Who is Gérard Mourou?

Mourou is the co-recipient of the 2018 Nobel Prize in physics: he won it together with Strickland woman for the development of the Chirped Pulse Amplification (CPA) from the University of Rochester. In his speech, he referred to his "passion for light".
CPA produces ultra-short, high-intensity optical pulses that pack an enormous amount of power. Mourou and Strickland's goal was to develop a means of making highly precise cuts useful in medical and industrial settings.
However, the CPA has another, equally important, advantage. Its pulses are so rapid that they can shed light on otherwise unobservable events, such as those within individual atoms or in chemical reactions. This capability is what Gérard Mourou hopes will give the CPA the ability to neutralize nuclear waste and is actively working to make this happen in partnership with Toshiki Tajima of UC Irvine.
"Take the nucleus of an atom. It is made up of protons and neutrons. If we add or remove a neutron, absolutely everything changes. It will no longer be the same atom and its properties will completely change. The lifespan of nuclear waste would change and we could reduce it. from a million years to 30 minutes "

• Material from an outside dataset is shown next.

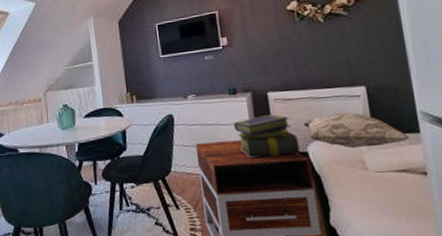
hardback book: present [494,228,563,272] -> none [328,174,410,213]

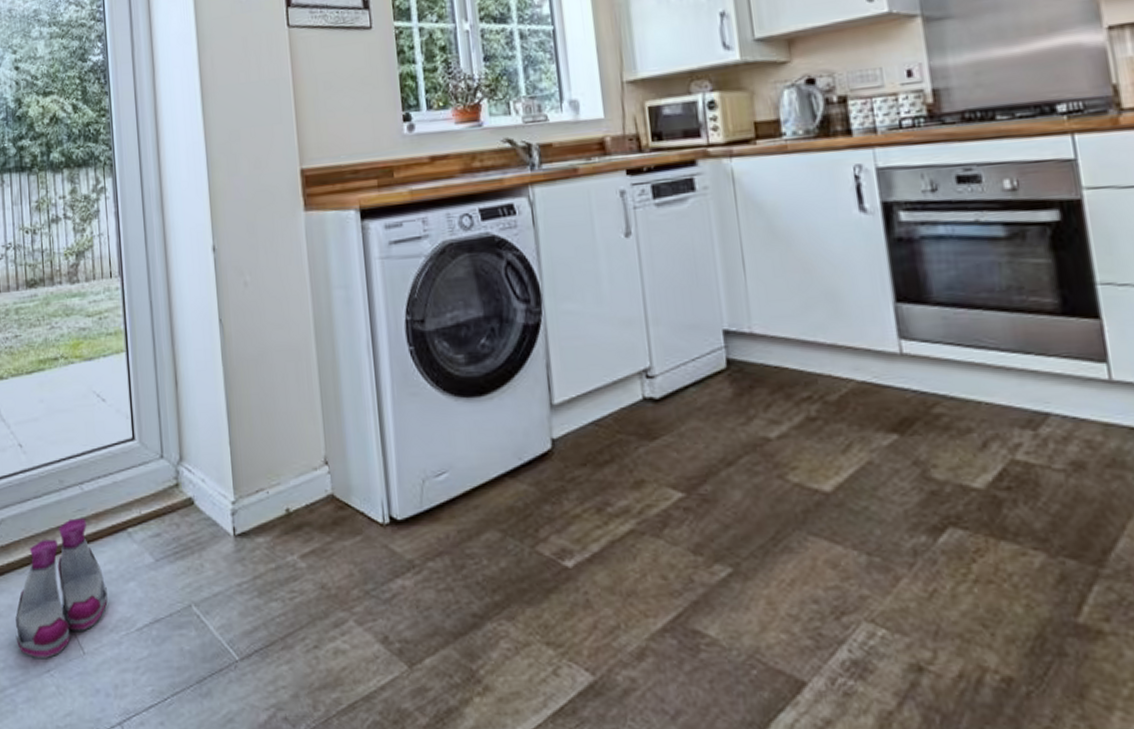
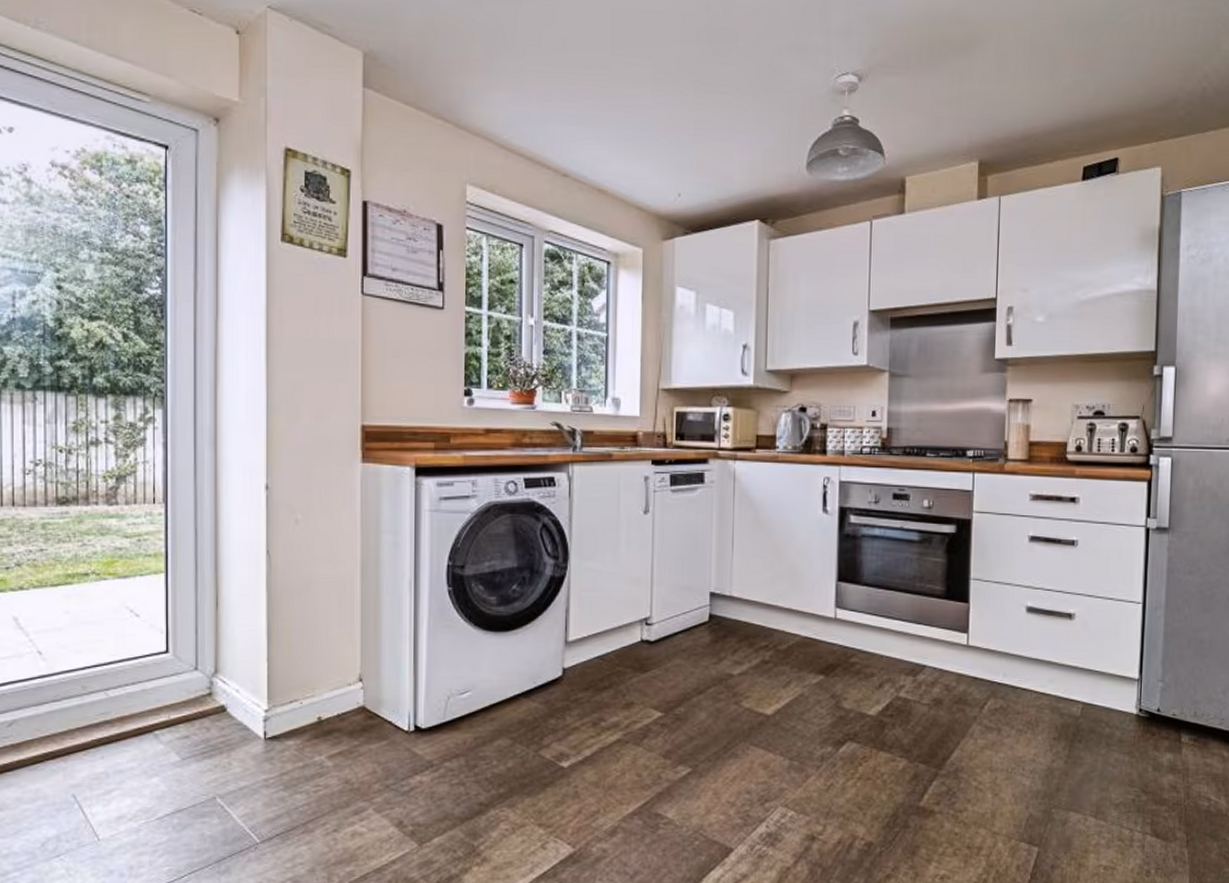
boots: present [15,518,108,658] -> none [23,721,128,845]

We are already able to irradiate large amounts of material at once with a high-powered laser, so the technique is perfectly applicable and, in theory, nothing prevents us from scaling it industrially. This is the project that I am launching in collaboration with Commission for Alternative Energy and Atomic Energy , or CEA, in France. We think that in 10 or 15 years we will have something we can prove. This is what really allows me to dream, thinking about all the future applications of our invention. "
15 years may seem like a lot, but when you're dealing with the half-life of nuclear waste, it's a blink of an eye.
Nuclear waste in Europe
Although nuclear power is struggling to be accepted as an energy source in the United States after a series of disturbing accidents and the emergence of alternative sources such as solar and wind power, many European nations have embraced it.
France is the main among them: it relies on nuclear energy for 71% of its energy needs. Ukraine is the second most dependent on it, accounting for 56% of its power, closely followed by Slovakia, Belgium, Hungary, Sweden, Slovenia and the Czech Republic, according to Bloomberg. None of them have a plan for nuclear waste, other than to store it somewhere in the hope that a solution will be found or that it will not leak into the aquifers in thousands of years.
Nuclear waste is already too much
Greenpeace pixy that there are approximately 250.000 tons of radioactive waste around the world. Of these, about 22.000 cubic meters are really, really dangerous. The cost of keeping them safe is over 100 billion dollars.
Transmutation of the nuclear waste problem
The process that Mourou is investigating is called "transmutation". "Nuclear power is perhaps the best candidate for the future", he told the Nobel audience, "but we still have a lot of dangerous junk left. The idea is to turn this nuclear waste into new forms of atoms that don't have the radioactivity problem. What you need to do is change the composition of the nucleus.. It's like karate: you apply a very, very strong force in a very, very short moment. "
The idea of transmutation is not new. It has been under study for 30 years in the UK, Belgium, Germany, Japan and the US. Some of these efforts are ongoing, others have been abandoned. The transmutation of high-level nuclear waste requires a series of challenging steps, such as the separation of individual radionuclides, the fabrication of targets on a large scale, and ultimately their irradiation and disposal. Not easy.